** ACTIVITIES **
- a) Copy out, word for word, the part of the passage on linear predictive coefficients that opens with the words containing "When the values" and closes with "after the transformation.".
- b) Write the next part of the passage on linear predictive coefficients, starting after its final sentence.

** SELECTED PASSAGE **
The candidates for coefficients transformable to linear predictive coefficients after the second linear transformation are outputted to the coding part 224.
When the values of the parameter η1 and the parameter η3 are the same, the second linear transformation part 2252 may not perform the second linear transformation.
Otherwise, for example, the second linear transformation part 2252 of the linear transformation part 225 performs the second linear transformation for inputted coefficients transformable to linear predictive coefficients so that, according to the inputted parameter η1, an amplitude spectral envelope corresponding to the coefficients transformable to linear predictive coefficients after the second linear transformation is flatter as the inputted parameter η1 is smaller, and outputs the coefficients transformable to linear predictive coefficients after the transformation.
In this way, in (3) the third case, the linear transformation part 225 performs at least one of the first linear transformation according to η3 for the candidates for coefficients transformable to linear predictive coefficients stored in the code book storing part 222 and the second linear transformation according to η3 for the coefficients transformable to linear predictive coefficients obtained by the linear predictive analysis part 221 (step DE2).
<Coding Part 224>
The process of the coding part 224 differs according to the configuration of the linear transformation part 225. Therefore, the process of the coding part 224 in each of (1) the first case, (2) the second case and (3) the third case of the linear transformation part 225 will be described below.
(1) First Case
When the linear transformation part 225 is in (1) the first case, the coefficients transformable to linear predictive coefficients obtained by the linear predictive analysis part 221 and the candidates for coefficients transformable to linear predictive coefficients after the first linear transformation obtained by the first linear transformation part 2251 of the linear transformation part 225 are inputted to the coding part 224.

** SUPPLIED MATERIAL **
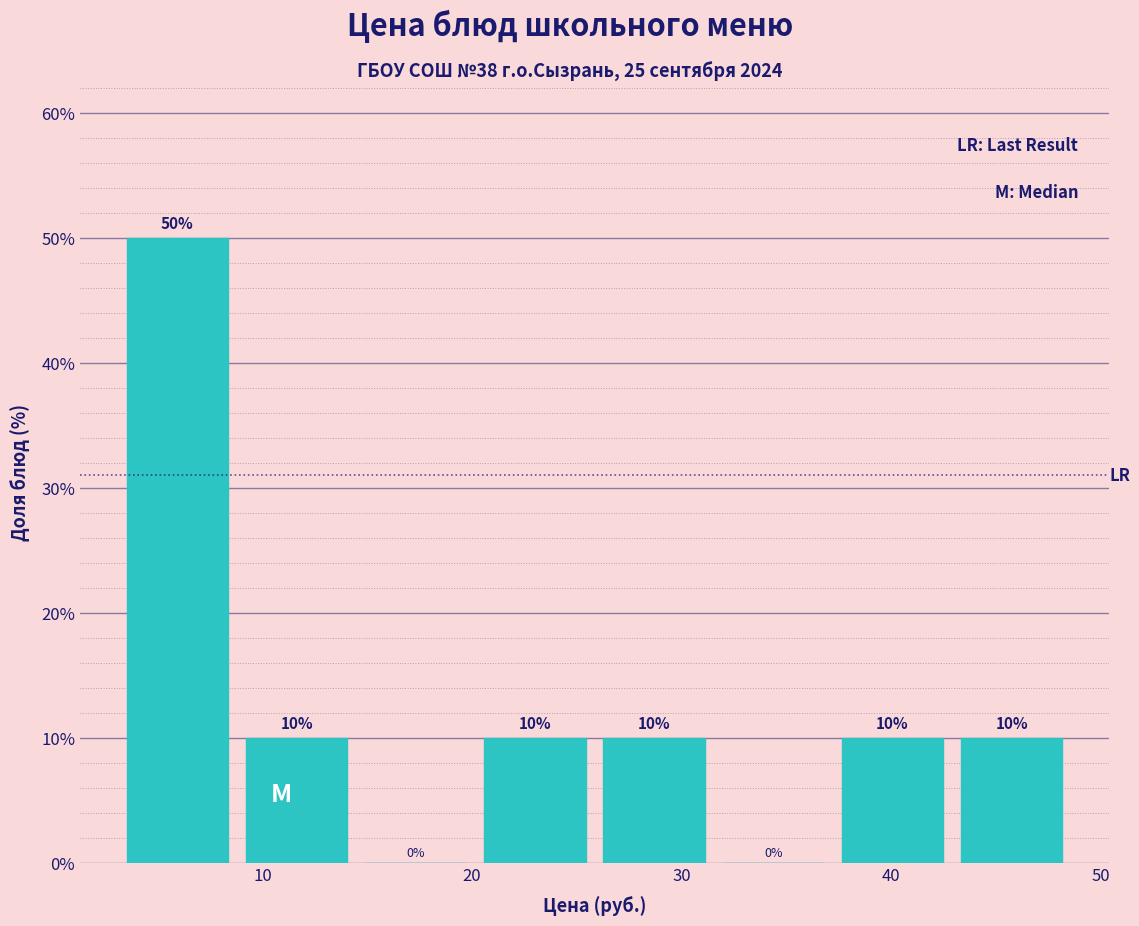

How tall is the bar that spans 43 to 49 on the x-axis? The bar edges are not printed on the chart, so give them approximately, as read against the axis.

10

** ANSWERS BELOW **
- a)
When the values of the parameter η1 and the parameter η3 are the same, the second linear transformation part 2252 may not perform the second linear transformation.
Otherwise, for example, the second linear transformation part 2252 of the linear transformation part 225 performs the second linear transformation for inputted coefficients transformable to linear predictive coefficients so that, according to the inputted parameter η1, an amplitude spectral envelope corresponding to the coefficients transformable to linear predictive coefficients after the second linear transformation is flatter as the inputted parameter η1 is smaller, and outputs the coefficients transformable to linear predictive coefficients after the transformation.

- b)
For the coefficients transformable to linear predictive coefficients, the coding part 224 performs coding using the candidates for coefficients transformable to linear predictive coefficients after the first linear transformation to obtain a linear predictive coefficient code (step DE3).
Specifically, the coding part 224 selects a candidate that is the closest to the coefficients transformable to linear predictive coefficients, from among the plurality of candidates for coefficients transformable to linear predictive coefficients after the first linear transformation, and causes a code corresponding to the selected candidate to be a linear predictive coefficient code.
The obtained linear predictive coefficient code is outputted to the decoding apparatus.
(2) Second Case
When the linear transformation part 225 is in (2) the second case, the coefficients transformable to linear predictive coefficients obtained by the second linear transformation part 2252 of the linear transformation part 225 and the candidates for coefficients transformable to linear predictive coefficients stored in the code book storing part 222 are inputted to the coding part 224.
For the coefficients transformable to linear predictive coefficients after the second linear transformation, the coding part 224 performs coding using the candidates for coefficients transformable to linear predictive coefficients to obtain a linear predictive coefficient code (step DE3).
Specifically, the coding part 224 selects a candidate that is the closest to the coefficients transformable to linear predictive coefficients after the second linear transformation, from among the plurality of candidates for coefficients transformable to linear predictive coefficients, and causes a code corresponding to the selected candidate to be a linear predictive coefficient code.
The obtained linear predictive coefficient code is outputted to the decoding apparatus.
(3) Third Case
When the linear transformation part 225 is in (3) the third case, the coefficients transformable to linear predictive coefficients obtained by the second linear transformation part 2252 of the linear transformation part 225 and the candidates for coefficients transformable to linear predictive coefficients obtained by the first linear transformation part 2251 of the linear transformation part 225 are inputted to the coding part 224.
For the coefficients transformable to linear predictive coefficients after the second linear transformation, the coding part 224 performs coding using the candidates for coefficients transformable to linear predictive coefficients after the first linear transformation to obtain a linear predictive coefficient code (step DE3).
Specifically, the coding part 224 selects a candidate that is the closest to the coefficients transformable to linear predictive coefficients after the second linear transformation, from among the plurality of candidates for coefficients transformable to linear predictive coefficients after the first linear transformation, and causes a code corresponding to the selected candidates to be a linear predictive coefficient code.
The obtained linear predictive coefficient code is outputted to the decoding apparatus.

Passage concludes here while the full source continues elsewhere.